Police Chief Charles Beck, who as deputy chief in charge of detectives and who has spent almost all of his 31-year LAPD career in South L.A., decries as a misconception that police have ignored the Grim Sleeper’s killing spree. “This case has always been important to me — to us — and we take it personally,”
Beck said. “We’ve gone all across the country chasing every lead we got and we’re still doing it. We’ve investigated every bit of forensic evidence. We’ve got the billboard up, a big reward posted for information and now we’re doing a ‘familiar DNA’ search.”
The chief described the “familiar DNA” thusly: The Grim Sleeper’s DNA is not in the database. But now that the database of possible suspects has greatly increased over 24 years, his father’s, son’s or brother’s DNA could be in it. “We have never given up on this case and we never will,” Beck said, “It’s just that we haven’t been able to solve it yet; but it’s not for lack of trying,” he added.
Capt. Kevin McCure, head of the LAPD’s Grim Sleeper Task Force, said the composite sketch of the killer was initially released to the public in 1988 when it was drawn from “Jackie’s” description of him and his car.

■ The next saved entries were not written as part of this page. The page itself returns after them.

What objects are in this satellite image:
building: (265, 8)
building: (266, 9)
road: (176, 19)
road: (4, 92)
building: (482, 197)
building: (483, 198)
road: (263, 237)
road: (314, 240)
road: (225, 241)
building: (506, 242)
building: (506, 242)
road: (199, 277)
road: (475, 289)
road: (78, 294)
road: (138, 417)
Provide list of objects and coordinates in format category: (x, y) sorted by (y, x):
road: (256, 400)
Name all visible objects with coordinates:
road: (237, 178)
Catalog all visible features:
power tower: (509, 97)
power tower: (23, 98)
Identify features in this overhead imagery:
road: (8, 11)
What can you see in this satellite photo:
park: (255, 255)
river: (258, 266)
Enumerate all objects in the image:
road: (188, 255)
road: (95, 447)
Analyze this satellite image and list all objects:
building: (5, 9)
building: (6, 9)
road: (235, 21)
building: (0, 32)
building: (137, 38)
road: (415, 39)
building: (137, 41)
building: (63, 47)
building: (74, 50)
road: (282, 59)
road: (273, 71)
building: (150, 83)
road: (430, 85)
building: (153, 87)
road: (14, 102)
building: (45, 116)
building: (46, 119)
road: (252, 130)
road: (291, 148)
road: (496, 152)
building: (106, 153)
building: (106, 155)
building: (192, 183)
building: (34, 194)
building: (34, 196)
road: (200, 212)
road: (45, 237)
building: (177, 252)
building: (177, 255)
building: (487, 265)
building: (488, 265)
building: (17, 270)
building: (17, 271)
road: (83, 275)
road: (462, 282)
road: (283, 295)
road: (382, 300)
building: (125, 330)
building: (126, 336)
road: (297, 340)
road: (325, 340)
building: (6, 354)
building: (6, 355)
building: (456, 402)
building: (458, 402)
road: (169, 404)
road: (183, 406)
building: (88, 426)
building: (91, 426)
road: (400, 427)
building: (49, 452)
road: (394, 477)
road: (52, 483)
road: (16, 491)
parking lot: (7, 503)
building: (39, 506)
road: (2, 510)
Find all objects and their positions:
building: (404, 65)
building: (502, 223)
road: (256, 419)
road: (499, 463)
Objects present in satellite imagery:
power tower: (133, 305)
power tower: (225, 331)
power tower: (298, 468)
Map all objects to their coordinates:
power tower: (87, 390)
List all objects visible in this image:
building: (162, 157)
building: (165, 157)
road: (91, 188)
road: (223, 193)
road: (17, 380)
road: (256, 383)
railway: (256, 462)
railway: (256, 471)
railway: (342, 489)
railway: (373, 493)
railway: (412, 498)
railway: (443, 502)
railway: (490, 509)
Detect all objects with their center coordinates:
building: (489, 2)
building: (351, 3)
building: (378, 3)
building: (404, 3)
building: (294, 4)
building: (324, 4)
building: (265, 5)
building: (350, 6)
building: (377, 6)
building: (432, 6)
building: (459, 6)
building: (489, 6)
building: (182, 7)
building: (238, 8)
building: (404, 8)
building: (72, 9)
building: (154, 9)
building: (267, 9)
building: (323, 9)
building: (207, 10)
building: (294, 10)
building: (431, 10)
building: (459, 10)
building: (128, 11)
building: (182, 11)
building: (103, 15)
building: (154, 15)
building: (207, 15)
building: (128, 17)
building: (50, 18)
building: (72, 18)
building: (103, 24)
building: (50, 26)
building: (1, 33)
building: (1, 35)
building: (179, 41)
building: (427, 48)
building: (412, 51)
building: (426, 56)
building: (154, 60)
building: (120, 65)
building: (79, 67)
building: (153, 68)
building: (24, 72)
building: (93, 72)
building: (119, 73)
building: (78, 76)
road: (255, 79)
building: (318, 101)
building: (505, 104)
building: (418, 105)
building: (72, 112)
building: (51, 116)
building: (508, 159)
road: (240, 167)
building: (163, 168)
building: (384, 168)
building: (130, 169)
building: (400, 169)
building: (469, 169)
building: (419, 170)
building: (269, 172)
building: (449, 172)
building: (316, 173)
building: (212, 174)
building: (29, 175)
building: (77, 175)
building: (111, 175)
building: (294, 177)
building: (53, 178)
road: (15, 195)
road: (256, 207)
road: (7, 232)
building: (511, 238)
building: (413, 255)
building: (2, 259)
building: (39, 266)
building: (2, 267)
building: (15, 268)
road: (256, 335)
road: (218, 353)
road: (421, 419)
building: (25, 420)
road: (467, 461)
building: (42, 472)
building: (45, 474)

“The investigation was stymied when the suspect suspended his activities for about a 10-year period during which we had nothing new to connect to this case,” McCure said. “But that doesn’t mean we suspended our activities. We kept going over what we had; we just weren’t getting anything new to lead us to him,” he said.
McCure said the composite was re-released last week because “situations change.” McCure said that while the suspect’s composite has not changed over the years, the people looking at it have. “People can look at this face and may recall having known somebody 20 years ago who looked like this — somebody they went to school with or worked with or who lived in the neighborhood — or somebody looking at this picture may have been afraid or reluctant to say anything 20 years ago but may now be compelled to speak up,” McCure said.
“The re-release of this composite is another attempt on our part to find this killer and we would appreciate all the assistance we can get from the public. Call us at (877) 529-3855 with anything you know,” he added. “This has never become a cold case that went on the shelf.”
According to law enforcement, what is sometimes known as the “South L.A. Serial Murders” began in 1985 and were committed along the Western Avenue corridor, going south from about Gage Avenue into Inglewood. The victims, who ranged in age from 14 to 36, were shot and mostly found in alleys. They were, in order of their murders: Debra Jackson, 29, Aug. 10, 1985; Henrietta Wright, 35, Aug. 12, 1986; Thomas Steele, 36, Aug. 14, 1986. Steele was the only man killed but McCure said Steele is linked to the 10 women’s deaths through ballistics. Steele was shot in the head and his body was discovered in the middle of an intersection, unlike the women, but he was shot with the same .25 caliber handgun as the women.
Barbara Ware, 23, Jan. 10, 1987; Bernita Sparks, 25, April 15, 1987; Mary Lowe, 25, Nov. 1, 1987; Lachrica Jefferson, 22, Jan. 30, 1988; Alicia Alexander,16, Sept. 11, 1988; “Jackie,” 30, Nov. 20, 1988; Princess Barthomieux, 14, March 19, 2002; Valerie McCorvey, 35, July 11, 2003; and Janecia Peters, 25, Jan. 1, 2007. Peters was the mother of a 5-year-old boy, whom his grandmother, Laverne Peters, says desperately misses his mommy.